“Simón,
hijo de Juan, ¿me amas?”. “Un difunto llamado Jesús, que Pablo sostiene que está
vivo”. Podemos hacer la oración de hoy acompañando al gobernador romano Festo y
a Pedro. Festo nos ofrece en el texto de Hechos de los Apóstoles su visión
externa de los primeros cristianos. De todo lo que ha pasado en la Pasión y
Resurrección del Señor. Festo nos recuerda la locura en que consiste el
cristianismo: “se trataba solo de ciertas discusiones acerca de su religión”,
nada grave; el anuncio de un muerto que revive a la vida… Tantos de los que nos
rodean podrían firmar esas palabras. No podemos olvidar el escándalo que supone
lo que el Señor ha hecho por nosotros. Las fiestas de la Pascua llegan a su
fin, pero este final no puede llevarnos a acostumbrarnos -son ya tantas las Pascuas celebradas- al hecho que llevamos
celebrando casi 50 días: ¡Cristo muerto!, ¡Cristo vivo!, ¡revivido! Festo nos
lo recuerda: ¿qué absurdez es esta?
Pero
Festo no basta. Miremos en nuestra oración la Resurrección de Cristo con ojos
paganos, con ojos nuevos, inocentes. Pero nosotros hemos llegado más lejos que
Festo. Nosotros podemos ponernos con Pedro, caminando a la altura de Jesús.
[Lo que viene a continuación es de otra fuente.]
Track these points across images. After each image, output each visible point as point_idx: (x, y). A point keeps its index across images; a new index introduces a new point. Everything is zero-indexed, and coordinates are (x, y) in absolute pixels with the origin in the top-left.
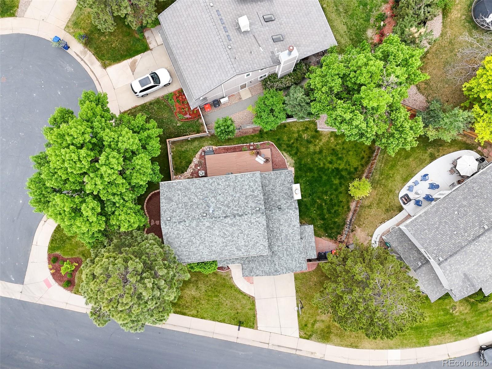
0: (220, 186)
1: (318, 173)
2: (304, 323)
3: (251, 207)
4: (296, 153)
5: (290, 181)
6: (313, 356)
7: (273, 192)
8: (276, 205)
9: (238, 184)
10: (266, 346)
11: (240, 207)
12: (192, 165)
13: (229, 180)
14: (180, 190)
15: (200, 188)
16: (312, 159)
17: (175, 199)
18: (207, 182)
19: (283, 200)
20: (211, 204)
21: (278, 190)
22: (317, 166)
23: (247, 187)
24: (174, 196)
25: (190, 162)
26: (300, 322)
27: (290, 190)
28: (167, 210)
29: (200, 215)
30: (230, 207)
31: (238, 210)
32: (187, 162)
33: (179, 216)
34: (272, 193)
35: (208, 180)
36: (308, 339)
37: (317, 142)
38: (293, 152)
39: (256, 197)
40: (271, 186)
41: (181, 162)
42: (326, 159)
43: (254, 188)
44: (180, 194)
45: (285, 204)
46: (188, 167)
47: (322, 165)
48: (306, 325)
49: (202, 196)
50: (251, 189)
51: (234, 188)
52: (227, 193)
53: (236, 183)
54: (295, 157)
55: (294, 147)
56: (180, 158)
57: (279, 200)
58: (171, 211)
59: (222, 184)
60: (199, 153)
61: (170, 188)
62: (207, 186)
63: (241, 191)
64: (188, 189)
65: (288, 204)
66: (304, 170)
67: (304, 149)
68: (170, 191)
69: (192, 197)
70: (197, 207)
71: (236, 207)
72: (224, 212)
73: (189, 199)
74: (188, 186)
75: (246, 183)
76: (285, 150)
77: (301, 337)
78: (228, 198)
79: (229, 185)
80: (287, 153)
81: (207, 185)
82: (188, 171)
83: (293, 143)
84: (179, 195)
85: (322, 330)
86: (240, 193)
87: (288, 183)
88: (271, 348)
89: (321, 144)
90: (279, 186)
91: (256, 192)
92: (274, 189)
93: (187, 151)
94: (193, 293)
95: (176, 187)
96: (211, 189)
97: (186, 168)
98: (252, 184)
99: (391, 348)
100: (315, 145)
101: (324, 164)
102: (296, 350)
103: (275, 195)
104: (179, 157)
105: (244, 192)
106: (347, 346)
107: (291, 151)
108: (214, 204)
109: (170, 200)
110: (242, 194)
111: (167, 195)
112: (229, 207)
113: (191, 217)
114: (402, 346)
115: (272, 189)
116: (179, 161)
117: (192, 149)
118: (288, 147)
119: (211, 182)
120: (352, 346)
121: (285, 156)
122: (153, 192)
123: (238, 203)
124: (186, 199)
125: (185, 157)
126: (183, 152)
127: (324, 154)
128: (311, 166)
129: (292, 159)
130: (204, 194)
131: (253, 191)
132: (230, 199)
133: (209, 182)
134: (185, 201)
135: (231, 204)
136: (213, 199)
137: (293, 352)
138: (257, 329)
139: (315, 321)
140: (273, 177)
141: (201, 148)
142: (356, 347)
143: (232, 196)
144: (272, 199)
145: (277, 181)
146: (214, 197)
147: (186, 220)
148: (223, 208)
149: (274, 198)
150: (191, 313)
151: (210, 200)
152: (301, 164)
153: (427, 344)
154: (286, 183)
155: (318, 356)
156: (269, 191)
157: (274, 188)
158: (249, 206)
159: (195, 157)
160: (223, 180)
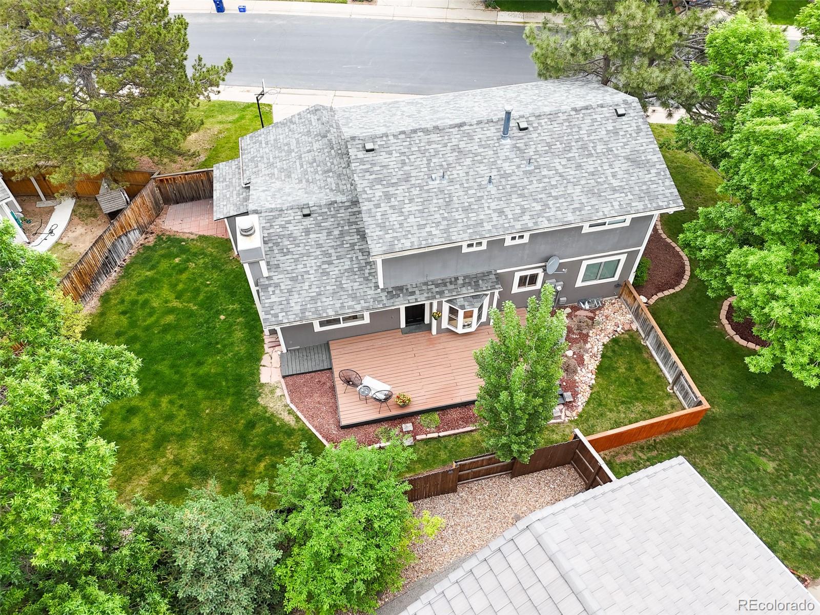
0: (493, 206)
1: (182, 375)
3: (390, 153)
4: (251, 425)
5: (271, 289)
7: (326, 254)
8: (316, 219)
9: (437, 216)
11: (423, 152)
12: (592, 364)
13: (468, 227)
14: (614, 190)
15: (556, 198)
16: (194, 414)
17: (620, 166)
18: (539, 216)
19: (297, 234)
20: (512, 155)
21: (312, 263)
22: (181, 397)
23: (407, 208)
24: (627, 172)
25: (601, 370)
27: (274, 262)
28: (634, 135)
29: (535, 125)
30: (453, 150)
31: (429, 143)
32: (611, 368)
33: (594, 120)
34: (331, 251)
35: (536, 223)
37: (170, 472)
38: (259, 429)
39: (379, 181)
40: (334, 271)
41: (630, 369)
42: (147, 420)
43: (384, 207)
44: (610, 178)
45: (289, 222)
46: (603, 356)
47: (164, 401)
49: (545, 176)
50: (394, 202)
51: (448, 204)
52: (470, 188)
53: (444, 218)
54: (256, 415)
55: (255, 447)
56: (637, 379)
57: (307, 232)
58: (621, 133)
59: (488, 212)
60: (582, 400)
61: (648, 193)
62: (534, 204)
63: (425, 195)
64: (590, 192)
65: (280, 221)
66: (227, 380)
67: (219, 444)
68: (645, 183)
69: (572, 172)
70: (549, 145)
71: (437, 152)
72: (471, 138)
73: (579, 167)
74: (594, 201)
75: (412, 219)
76: (290, 432)
78: (462, 174)
79: (465, 210)
80: (284, 425)
81: (538, 207)
82: (601, 348)
83: (259, 459)
84: (614, 175)
86: (428, 191)
87: (277, 285)
89: (154, 470)
90: (307, 272)
91: (379, 194)
92: (324, 263)
93: (623, 403)
95: (630, 197)
96: (522, 196)
97: (610, 354)
98: (394, 218)
100: (177, 462)
101: (155, 405)
103: (319, 246)
104: (643, 383)
105: (416, 191)
107: (266, 433)
108: (502, 154)
109: (635, 161)
110: (421, 187)
111: (649, 172)
112: (456, 149)
113: (560, 120)
115: (330, 263)
116: (638, 372)
117: (611, 411)
118: (279, 445)
119: (526, 217)
121: (291, 412)
122: (677, 289)
123: (429, 160)
124: (590, 165)
125: (623, 384)
126: (637, 399)
127: (149, 437)
128: (201, 393)
129: (265, 408)
130: (539, 181)
131: (388, 196)
132: (458, 172)
133: (532, 217)
134: (590, 160)
135: (451, 158)
136: (507, 167)
140: (328, 301)
141: (580, 416)
143: (451, 181)
144: (329, 233)
145: (315, 289)
146: (505, 176)
147: (573, 113)
148: (474, 147)
149: (323, 236)
151: (518, 167)
152: (238, 394)
154: (286, 284)
156: (338, 258)
157: (326, 266)
158: (395, 154)
159: (591, 387)
160: (487, 226)
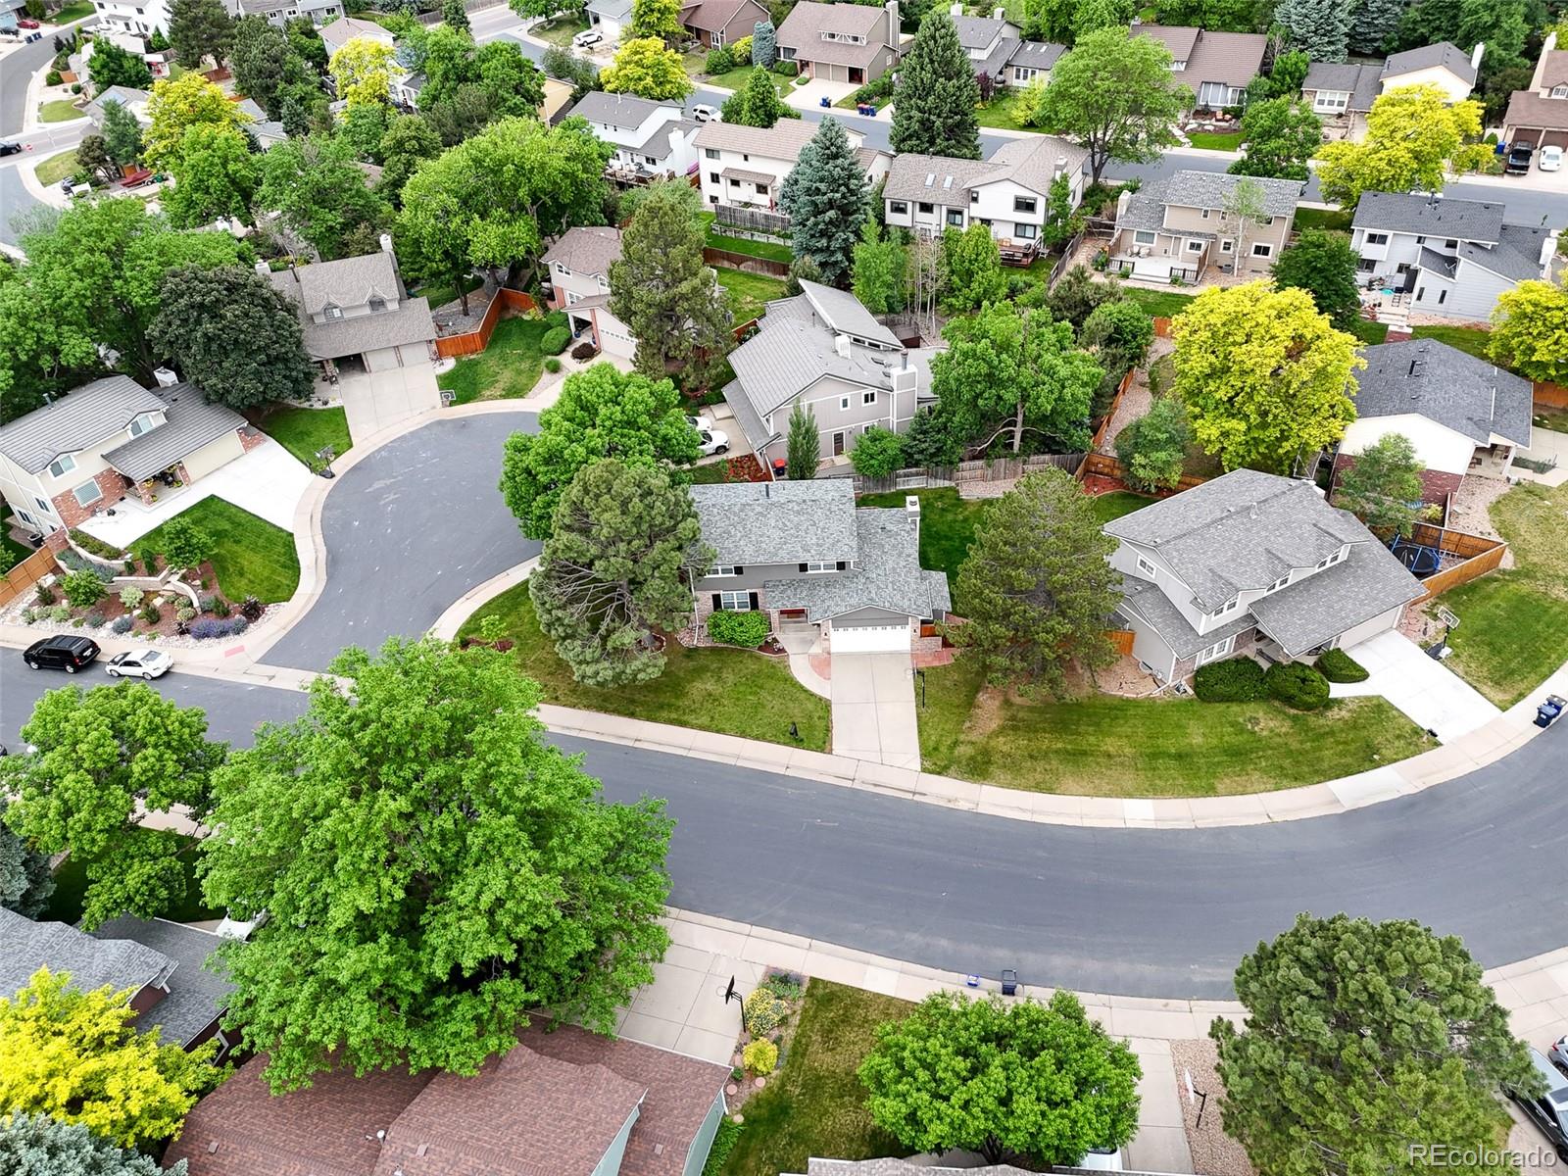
2: (931, 744)
6: (950, 805)
10: (848, 784)
26: (922, 745)
36: (939, 773)
48: (936, 749)
77: (924, 770)
85: (972, 758)
88: (857, 785)
94: (709, 687)
99: (1130, 796)
102: (914, 793)
106: (1027, 788)
114: (1153, 791)
120: (1039, 788)
137: (909, 796)
138: (830, 752)
139: (956, 743)
142: (1051, 791)
150: (699, 722)
153: (1210, 791)
155: (963, 806)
Podemos mirarle a los ojos y ver cómo nos pregunta: “¿me amas?” Esta pregunta
gana una fuerza arrebatadora después de contemplar a Cristo desde la
perspectiva de Festo. El extraño, el protagonista de un absurdo, el personaje
de un cuento sin sentido; real, de carne y hueso -¡por mí!, ¡por mí!- me mira y me dice: “¿me
amas?” Es fácil acostumbrarse a esa pregunta, sobre todo si llevamos muchos
años de seguimiento. Ya sabemos que Dios nos ama, que Jesús nos ama y ha muerto
por nosotros. Pero no basta con saberlo. El fruto de la Pascua ha de ser vibrar
internamente con ese amor. Ese amor que por la fuerza del Espíritu Santo que
recibiremos en Pentecostés nos hará incendiar el mundo con su fuego. La Pascua
es para más amarle. Para ser más Suyo. Y eso solo lo conseguiré si me adentro
en esos ojos Suyos mientras me pregunta: “¿me amas?”